In this stage of learning how to create a realistic panda drawing, you are going to switch over to the smudge tool. As mentioned earlier, use the chalk styled brushes as much as possible.
To continue, start smudging out patches of fur from your solid shape of your panda drawing. The different sizes of the chalk head will yield different thickness and textures of the fur.
Once you are done smudging, you can refine the fur even more. For example, let's say the angle of the fur is a bit off. To paint the desired angle without altering the current shape, preserve the transparency of your object (locking down the shape of the layer so you don't accidentally paint outside the outlines of the panda).
Then, pick a large brush with the chalk head, and then glaze of the panda drawing with the proper angles. When you are satisfied, the next step would be to create the black patches.
There are many ways to create patches in this realistic panda drawing. The methods will depend on how comfortable you are with your digital art program and its limits. If you're using Photoshop, I suggest building a clipping mask on top of your panda drawing.
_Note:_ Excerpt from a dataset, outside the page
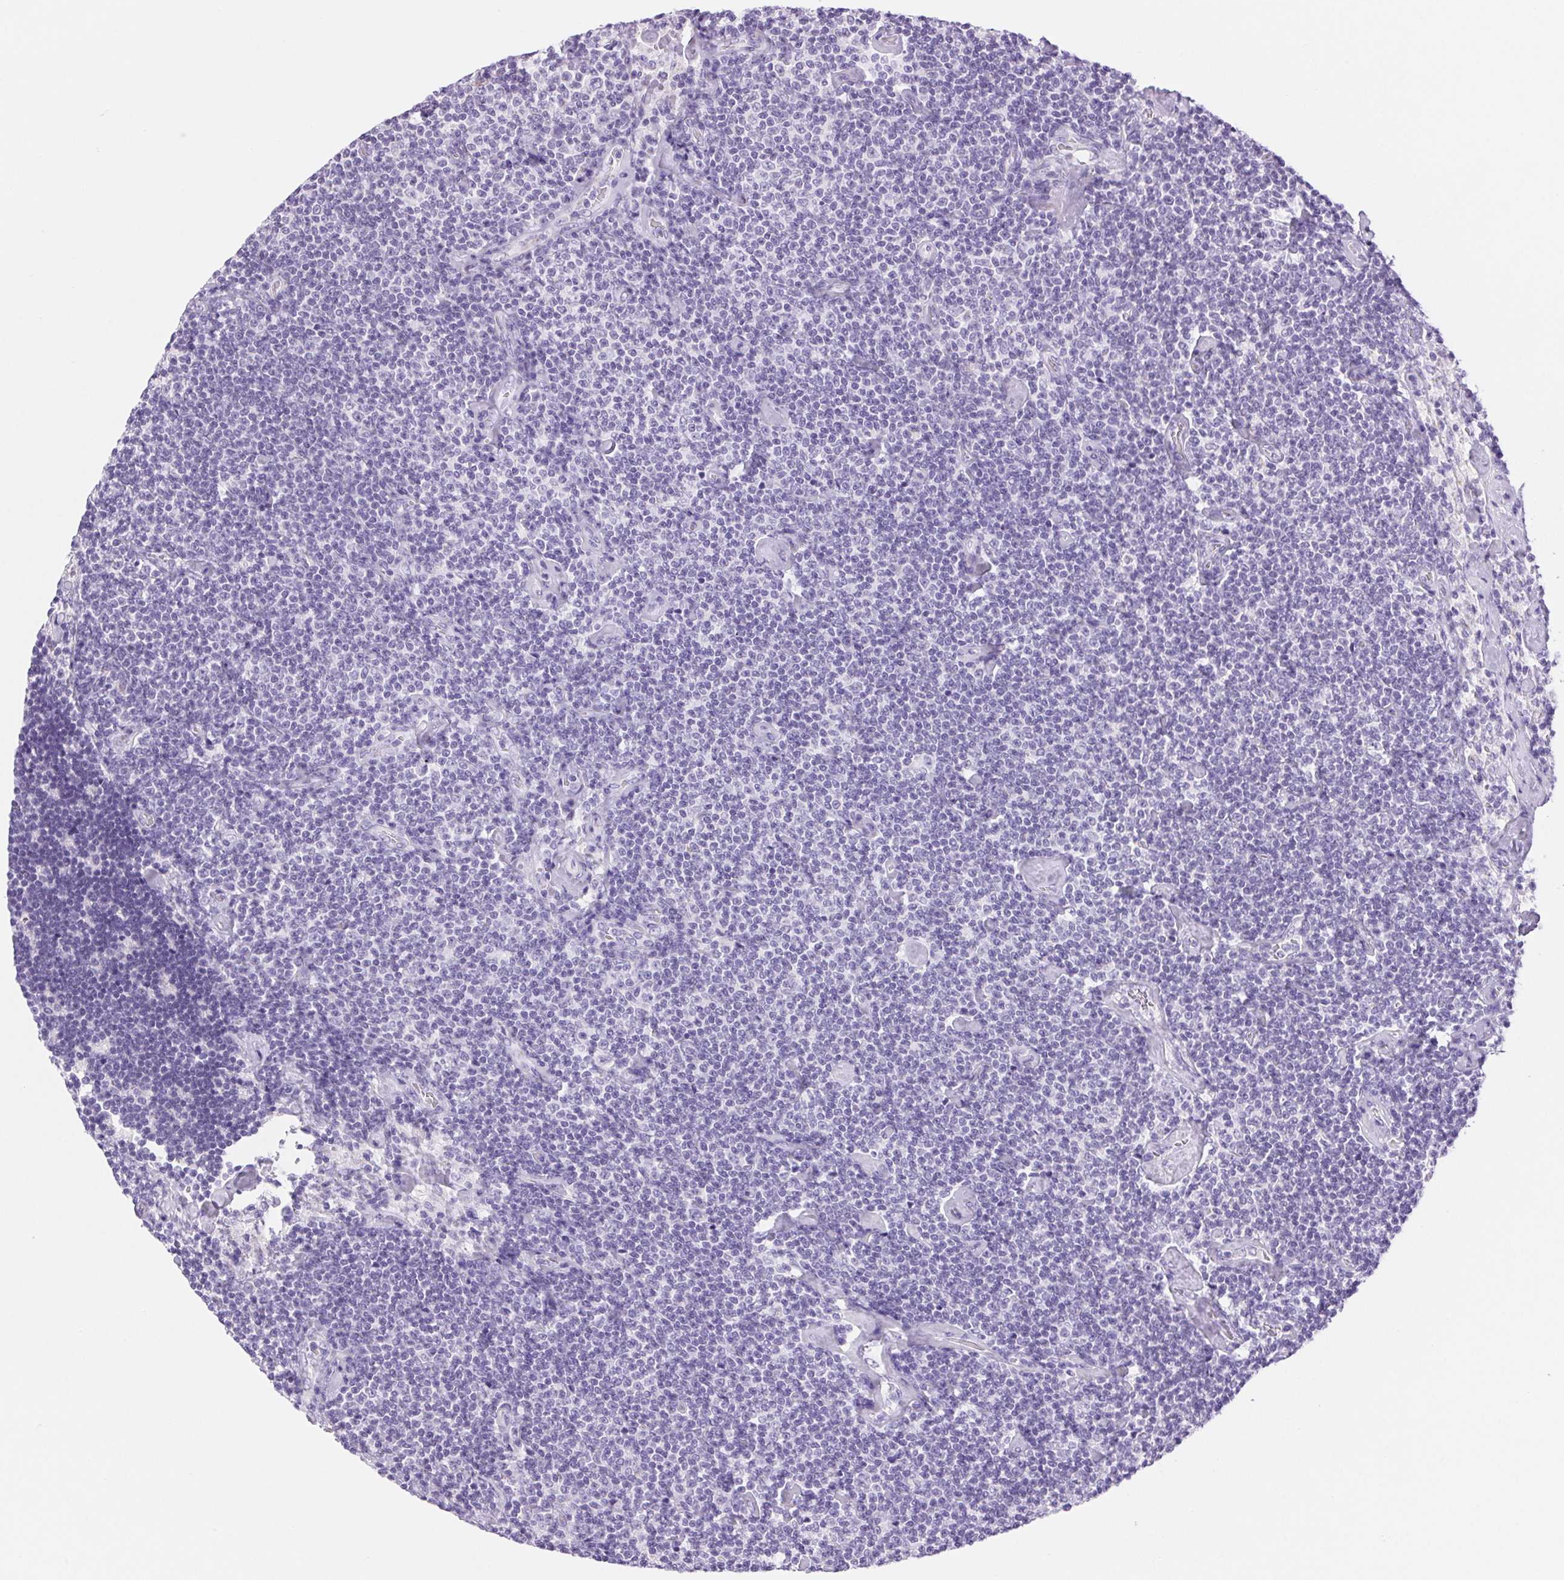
{"staining": {"intensity": "negative", "quantity": "none", "location": "none"}, "tissue": "lymphoma", "cell_type": "Tumor cells", "image_type": "cancer", "snomed": [{"axis": "morphology", "description": "Malignant lymphoma, non-Hodgkin's type, Low grade"}, {"axis": "topography", "description": "Lymph node"}], "caption": "High power microscopy micrograph of an immunohistochemistry image of malignant lymphoma, non-Hodgkin's type (low-grade), revealing no significant staining in tumor cells.", "gene": "SERPINB3", "patient": {"sex": "male", "age": 81}}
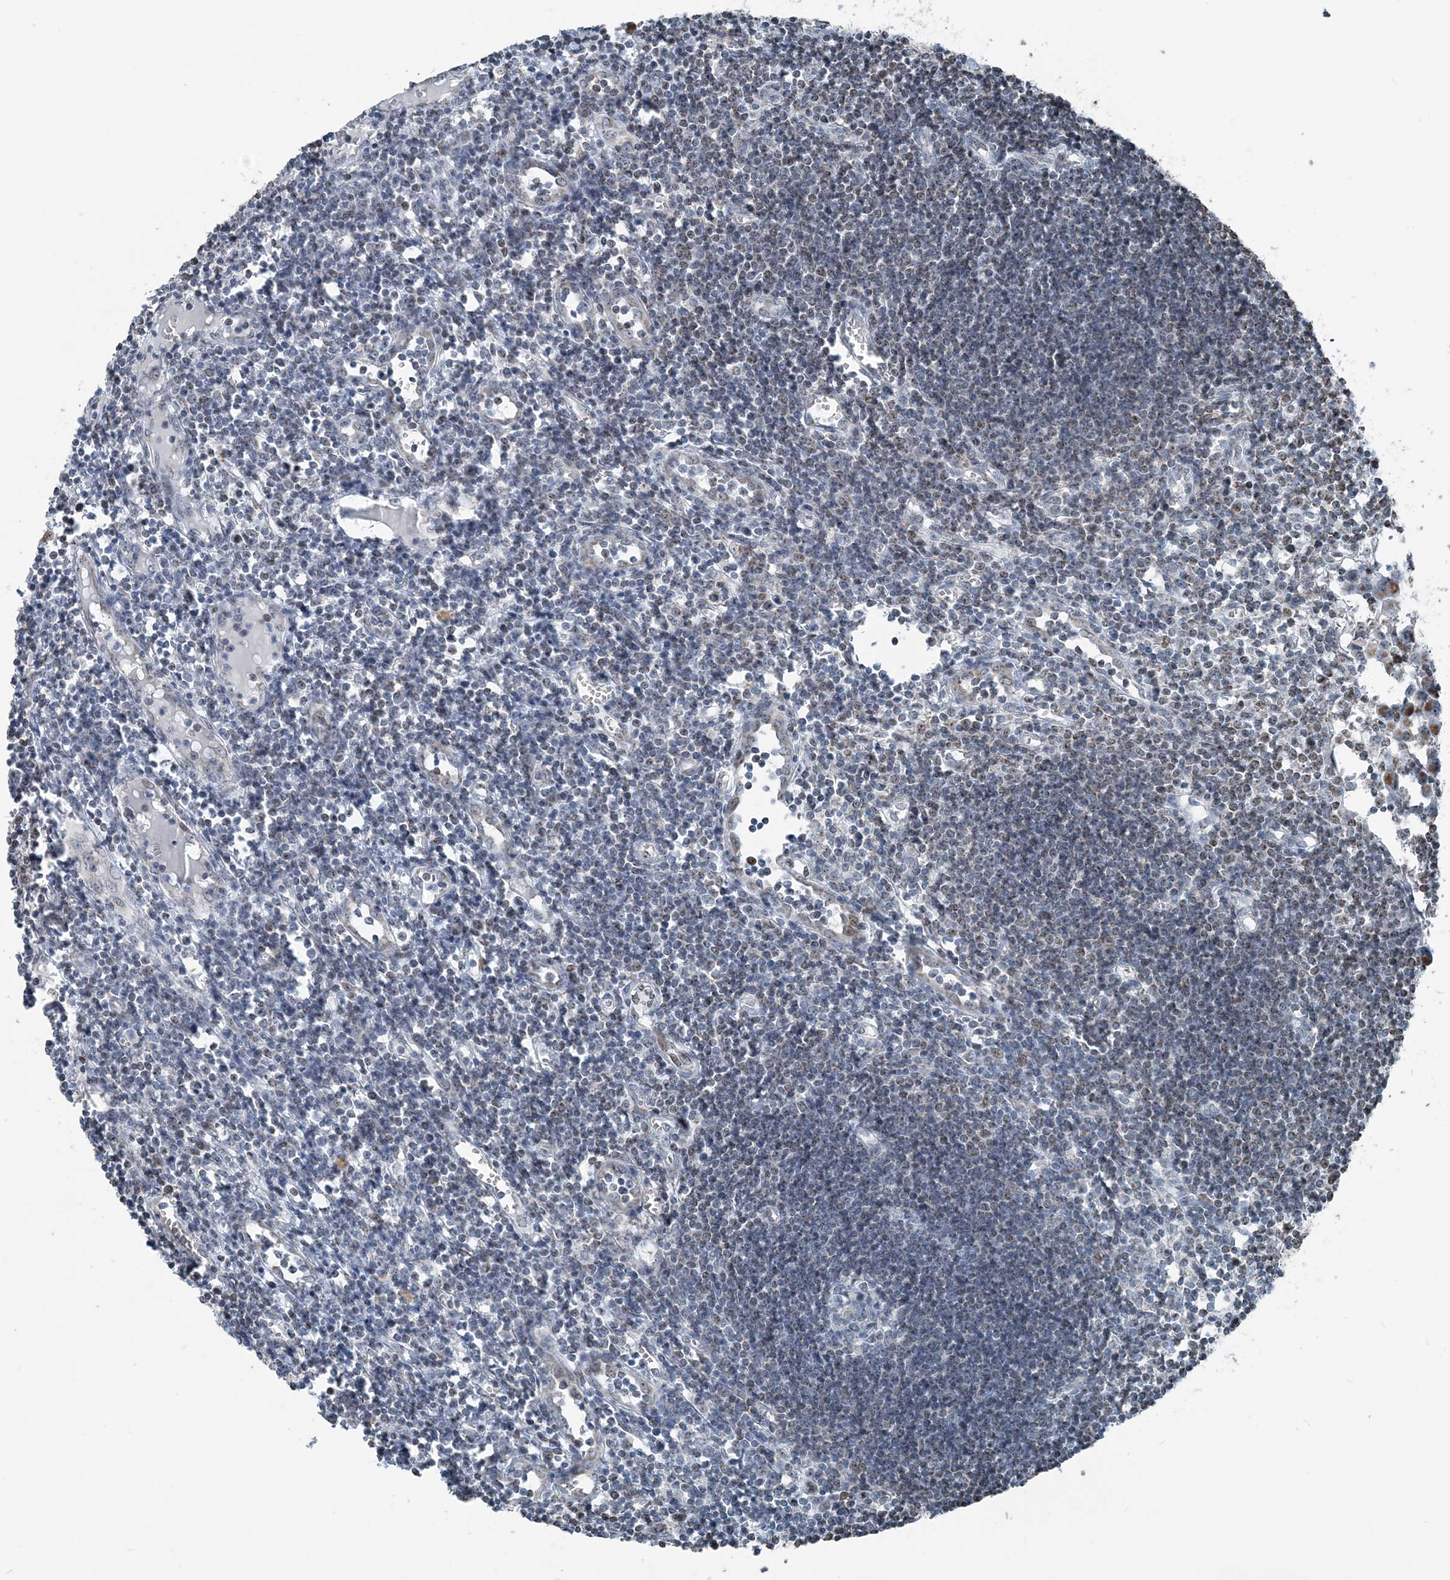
{"staining": {"intensity": "moderate", "quantity": "25%-75%", "location": "cytoplasmic/membranous"}, "tissue": "lymph node", "cell_type": "Germinal center cells", "image_type": "normal", "snomed": [{"axis": "morphology", "description": "Normal tissue, NOS"}, {"axis": "morphology", "description": "Malignant melanoma, Metastatic site"}, {"axis": "topography", "description": "Lymph node"}], "caption": "Immunohistochemical staining of normal human lymph node demonstrates medium levels of moderate cytoplasmic/membranous staining in about 25%-75% of germinal center cells.", "gene": "SUCLG1", "patient": {"sex": "male", "age": 41}}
Essentially, it is a layer that you can paint on but it is confined to the panda shape so you can't paint out of the boundaries. This will preserve the original panda drawing. Additionally, you can copy the panda drawing, paint the patches as per normal, and then alter the transparency to reveal your panda underneath.
Otherwise, you can just paint the patches right on the panda object. It's all up to what you feel most comfortable with. As for the patches, there are black patches for the ears, eyes, the forearms (goes around the entire back shoulders), and at the base of the hind legs.
When you are done with this step, we need to include a bit of lighting to match the animal with its background.
As it stands, the panda drawing seems flat without some form of directional light acting on it. We will need to give it depth by creating shadows and lighting. Again, you can use the clipping mask technique or simply paint right on the panda object.
First, you will need to change your brush head. Instead of using the chalk brush, switch it to a large soft round brush. Then, preserve the transparency of your panda layer and begin glazing over sections of light (back, outline of the head, etc).
If you are using a clipping mask, simply alter the transparency of the mask to reveal the details of the panda. Otherwise, you will need to be very careful with how strong you want to do the lighting effects.
The same process can be repeated to create shadows. For instance, you will create dark patches of shadows underneath the belly.
After that, it's just painting and repainting any necessary details. You can even use additional tools like the dodge and burn brushes to bring out color contrasts in your panda drawing even more.
In the end, this lesson breaks up a realistic panda drawing into manageable parts that are easy to do. Just practice and apply what you have learned into more complicated shapes and you will find that even the most difficult drawings become that much more manageable.